On one of the islands, they find the posessions of one of the ‘lost Narnian Lords’, including…
Which fits very well with the picture of Narnia in the time of the High King Peter, or after Caspian the Tenth was crowned. But the seven lords were Telmarines, and they lived in the days when Telmarines ruled Narnia their way. They didn’t venerate the Lion, and they were petrified of trees. So, obviously, they wouldn’t put either on their coins.
[nerd]I hope somebody got fired for that blunder.[/nerd]
No, that was Bree, a horse who’d been foalnapped and grown up among ‘dumb horses’ in Calormen.
The Age of Winter was one hundred years. By contrast, the time of the Telmarine’s invasion (Caspain I) to Caspian X was, well, nine generations; about 300 years. Here is the Narnian timeline from the wiki I linked to:
Year 1 - creation of Narnia
1 - 900 Age of Conquest (Frank and Helen and descendants)
900 - 1000 Age of Winter (White Witch)
1001 - 1015 Golden Age (the Pevensies)
1016 - 1998 Dark Age (little or no recorded history)
1998 - 2303 Age of Telmarines (Caspian I through Miraz the Usurper)
2303 - 2356 Age of Exploration (Reign of Caspian X)
2356 - 2555 New Dynasty (Caspian’s descendants)
2555 End of Narnia
I don’t recall that, but I think Trufflehunter the Badger may have said something like that. I was recalling Mr. Tumnus’ book on his shelf, Is Man a Myth?.
That’s a good nitpick, although the Telmarine Lord could have picked up those coins on one of the Narnian islands like Galma or Terebinthia which were never conquered by the Telmarines.
Wait, so it was longer from the age of the Four Thrones to Prince Caspian, than it was from the Creation to the Four Thrones, or from Caspian to the Last Battle? I find that mind-boggling.
As well as the entire World lasting less than three millennia… Compare to Tolkien’s work, which had individual characters who were far older than that, all over the place.
Now, by the time of Caspian’s voyage, the Lone Islands looked like they had been effectively ‘conquered economically’ by Calormen, with a thriving slave market and Calormen crescents the frequently encountered currency. We don’t really know if that was the case when the seven lords passed through and the first of them stayed behind, or if it developed during his lifetime.

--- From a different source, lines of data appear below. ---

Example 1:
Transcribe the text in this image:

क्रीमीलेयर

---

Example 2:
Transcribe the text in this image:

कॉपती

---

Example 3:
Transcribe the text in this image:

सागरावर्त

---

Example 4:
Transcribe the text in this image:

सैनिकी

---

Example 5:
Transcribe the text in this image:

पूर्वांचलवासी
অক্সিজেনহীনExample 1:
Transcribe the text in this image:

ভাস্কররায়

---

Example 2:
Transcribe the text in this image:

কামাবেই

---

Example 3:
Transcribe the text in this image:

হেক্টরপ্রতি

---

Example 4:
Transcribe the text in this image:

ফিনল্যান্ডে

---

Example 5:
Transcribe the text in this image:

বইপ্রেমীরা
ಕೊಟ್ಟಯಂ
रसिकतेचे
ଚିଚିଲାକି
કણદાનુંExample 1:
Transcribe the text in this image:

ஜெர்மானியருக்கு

It always bugged me somewhat that we never really found out where Telmar was or how the Telmarines had gotten from there to Narnia. My mental map of the Narnian world gets a little simplistic, though. We sort of know what’s in each direction from Narnia, but not where the boundaries go at the diagonals, or ‘what’s beyond that’, if anything of relevance:
North: Northern wastes and giant country. (Also witches)

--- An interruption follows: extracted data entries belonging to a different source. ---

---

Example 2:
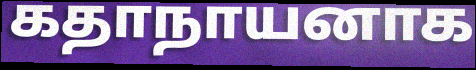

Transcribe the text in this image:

கதாநாயனாக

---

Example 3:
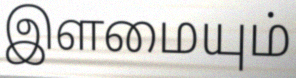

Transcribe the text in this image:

இளமையும்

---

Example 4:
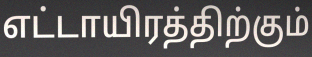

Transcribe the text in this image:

எட்டாயிரத்திற்கும்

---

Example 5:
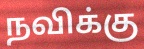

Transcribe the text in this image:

நவிக்குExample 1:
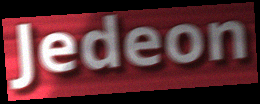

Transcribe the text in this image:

Jedeon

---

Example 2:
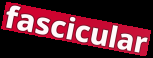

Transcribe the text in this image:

fascicular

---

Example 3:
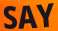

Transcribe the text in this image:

SAY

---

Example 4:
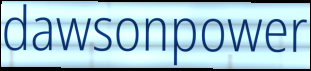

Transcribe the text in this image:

dawsonpower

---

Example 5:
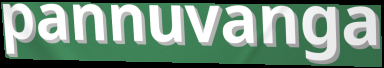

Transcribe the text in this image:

pannuvangaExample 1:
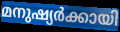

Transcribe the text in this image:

മനുഷ്യർക്കായി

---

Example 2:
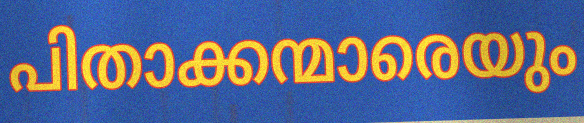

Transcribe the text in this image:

പിതാക്കന്മാരെയും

West: Western wastes, possibly somewhere a tree garden if it hasn’t long fallen into ruins.
East: The sea, an interesting string of lands and islands out to the world’s edge.
South: Archenland and Calormen.
It’s not so much that they are stupid, but that they don’t live nearly as long, so a generation is a much shorter time. Remember, the Centaurs, which are long lived, actually remembered and believed in Man.
You’ve also got to remember that Biblical chronology (which Narnia is based on) is very, very compressed. Narnia (the world) only lasts for a few thousand years.